(PROBLEM DESCRIPTION)
Convert every non-blank line of the items below into a Markdown table with the columns "No." and "Line". Number the rows in order, and leave out the blank lines.

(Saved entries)
>>>>

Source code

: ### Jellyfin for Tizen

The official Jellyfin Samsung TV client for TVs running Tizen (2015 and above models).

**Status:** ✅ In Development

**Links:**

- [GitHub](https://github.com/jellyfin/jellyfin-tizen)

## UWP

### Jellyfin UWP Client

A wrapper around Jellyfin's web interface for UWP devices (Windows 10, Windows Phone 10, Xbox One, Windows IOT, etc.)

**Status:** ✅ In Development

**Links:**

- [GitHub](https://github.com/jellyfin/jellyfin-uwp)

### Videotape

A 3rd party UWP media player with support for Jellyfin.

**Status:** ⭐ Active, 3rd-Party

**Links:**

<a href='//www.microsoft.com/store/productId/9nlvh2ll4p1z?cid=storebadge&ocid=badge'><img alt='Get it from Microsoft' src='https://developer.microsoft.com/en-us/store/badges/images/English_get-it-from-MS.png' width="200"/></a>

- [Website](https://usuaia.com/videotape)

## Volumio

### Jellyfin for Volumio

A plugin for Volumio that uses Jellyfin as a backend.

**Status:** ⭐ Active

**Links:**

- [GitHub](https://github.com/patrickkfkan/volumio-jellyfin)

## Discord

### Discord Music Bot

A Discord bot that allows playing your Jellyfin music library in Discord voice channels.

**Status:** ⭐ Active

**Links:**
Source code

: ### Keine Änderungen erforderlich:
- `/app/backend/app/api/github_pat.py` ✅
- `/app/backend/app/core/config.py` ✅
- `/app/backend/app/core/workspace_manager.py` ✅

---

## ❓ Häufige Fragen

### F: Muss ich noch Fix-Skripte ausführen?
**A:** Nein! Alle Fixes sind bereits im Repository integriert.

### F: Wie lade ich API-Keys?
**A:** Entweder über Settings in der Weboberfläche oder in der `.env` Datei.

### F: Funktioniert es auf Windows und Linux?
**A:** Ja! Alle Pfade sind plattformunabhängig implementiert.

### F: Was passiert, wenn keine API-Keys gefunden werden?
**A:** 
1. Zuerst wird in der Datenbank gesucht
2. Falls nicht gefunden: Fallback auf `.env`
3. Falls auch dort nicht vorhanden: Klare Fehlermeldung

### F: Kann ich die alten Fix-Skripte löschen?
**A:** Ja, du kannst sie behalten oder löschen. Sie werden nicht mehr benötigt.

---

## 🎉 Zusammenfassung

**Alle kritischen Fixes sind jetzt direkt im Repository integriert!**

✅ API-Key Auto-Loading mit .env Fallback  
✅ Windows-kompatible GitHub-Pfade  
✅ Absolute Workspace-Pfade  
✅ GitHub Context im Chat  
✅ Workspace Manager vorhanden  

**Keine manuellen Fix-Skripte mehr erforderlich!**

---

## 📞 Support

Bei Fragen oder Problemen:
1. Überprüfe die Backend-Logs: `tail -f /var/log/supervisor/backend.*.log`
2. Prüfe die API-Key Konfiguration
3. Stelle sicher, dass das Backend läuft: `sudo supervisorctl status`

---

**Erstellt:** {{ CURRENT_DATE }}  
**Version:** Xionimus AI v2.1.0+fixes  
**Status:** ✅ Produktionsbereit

<<<<

(WRITTEN REPLY)
| No. | Line |
|---|---|
| 1 | Source code |
| 2 | : ### Jellyfin for Tizen |
| 3 | The official Jellyfin Samsung TV client for TVs running Tizen (2015 and above models). |
| 4 | **Status:** ✅ In Development |
| 5 | **Links:** |
| 6 | - [GitHub](https://github.com/jellyfin/jellyfin-tizen) |
| 7 | ## UWP |
| 8 | ### Jellyfin UWP Client |
| 9 | A wrapper around Jellyfin's web interface for UWP devices (Windows 10, Windows Phone 10, Xbox One, Windows IOT, etc.) |
| 10 | **Status:** ✅ In Development |
| 11 | **Links:** |
| 12 | - [GitHub](https://github.com/jellyfin/jellyfin-uwp) |
| 13 | ### Videotape |
| 14 | A 3rd party UWP media player with support for Jellyfin. |
| 15 | **Status:** ⭐ Active, 3rd-Party |
| 16 | **Links:** |
| 17 | <a href='//www.microsoft.com/store/productId/9nlvh2ll4p1z?cid=storebadge&ocid=badge'><img alt='Get it from Microsoft' src='https://developer.microsoft.com/en-us/store/badges/images/English_get-it-from-MS.png' width="200"/></a> |
| 18 | - [Website](https://usuaia.com/videotape) |
| 19 | ## Volumio |
| 20 | ### Jellyfin for Volumio |
| 21 | A plugin for Volumio that uses Jellyfin as a backend. |
| 22 | **Status:** ⭐ Active |
| 23 | **Links:** |
| 24 | - [GitHub](https://github.com/patrickkfkan/volumio-jellyfin) |
| 25 | ## Discord |
| 26 | ### Discord Music Bot |
| 27 | A Discord bot that allows playing your Jellyfin music library in Discord voice channels. |
| 28 | **Status:** ⭐ Active |
| 29 | **Links:** |
| 30 | Source code |
| 31 | : ### Keine Änderungen erforderlich: |
| 32 | - `/app/backend/app/api/github_pat.py` ✅ |
| 33 | - `/app/backend/app/core/config.py` ✅ |
| 34 | - `/app/backend/app/core/workspace_manager.py` ✅ |
| 35 | --- |
| 36 | ## ❓ Häufige Fragen |
| 37 | ### F: Muss ich noch Fix-Skripte ausführen? |
| 38 | **A:** Nein! Alle Fixes sind bereits im Repository integriert. |
| 39 | ### F: Wie lade ich API-Keys? |
| 40 | **A:** Entweder über Settings in der Weboberfläche oder in der `.env` Datei. |
| 41 | ### F: Funktioniert es auf Windows und Linux? |
| 42 | **A:** Ja! Alle Pfade sind plattformunabhängig implementiert. |
| 43 | ### F: Was passiert, wenn keine API-Keys gefunden werden? |
| 44 | **A:**  |
| 45 | 1. Zuerst wird in der Datenbank gesucht |
| 46 | 2. Falls nicht gefunden: Fallback auf `.env` |
| 47 | 3. Falls auch dort nicht vorhanden: Klare Fehlermeldung |
| 48 | ### F: Kann ich die alten Fix-Skripte löschen? |
| 49 | **A:** Ja, du kannst sie behalten oder löschen. Sie werden nicht mehr benötigt. |
| 50 | --- |
| 51 | ## 🎉 Zusammenfassung |
| 52 | **Alle kritischen Fixes sind jetzt direkt im Repository integriert!** |
| 53 | ✅ API-Key Auto-Loading mit .env Fallback   |
| 54 | ✅ Windows-kompatible GitHub-Pfade   |
| 55 | ✅ Absolute Workspace-Pfade   |
| 56 | ✅ GitHub Context im Chat   |
| 57 | ✅ Workspace Manager vorhanden   |
| 58 | **Keine manuellen Fix-Skripte mehr erforderlich!** |
| 59 | --- |
| 60 | ## 📞 Support |
| 61 | Bei Fragen oder Problemen: |
| 62 | 1. Überprüfe die Backend-Logs: `tail -f /var/log/supervisor/backend.*.log` |
| 63 | 2. Prüfe die API-Key Konfiguration |
| 64 | 3. Stelle sicher, dass das Backend läuft: `sudo supervisorctl status` |
| 65 | --- |
| 66 | **Erstellt:** {{ CURRENT_DATE }}   |
| 67 | **Version:** Xionimus AI v2.1.0+fixes   |
| 68 | **Status:** ✅ Produktionsbereit |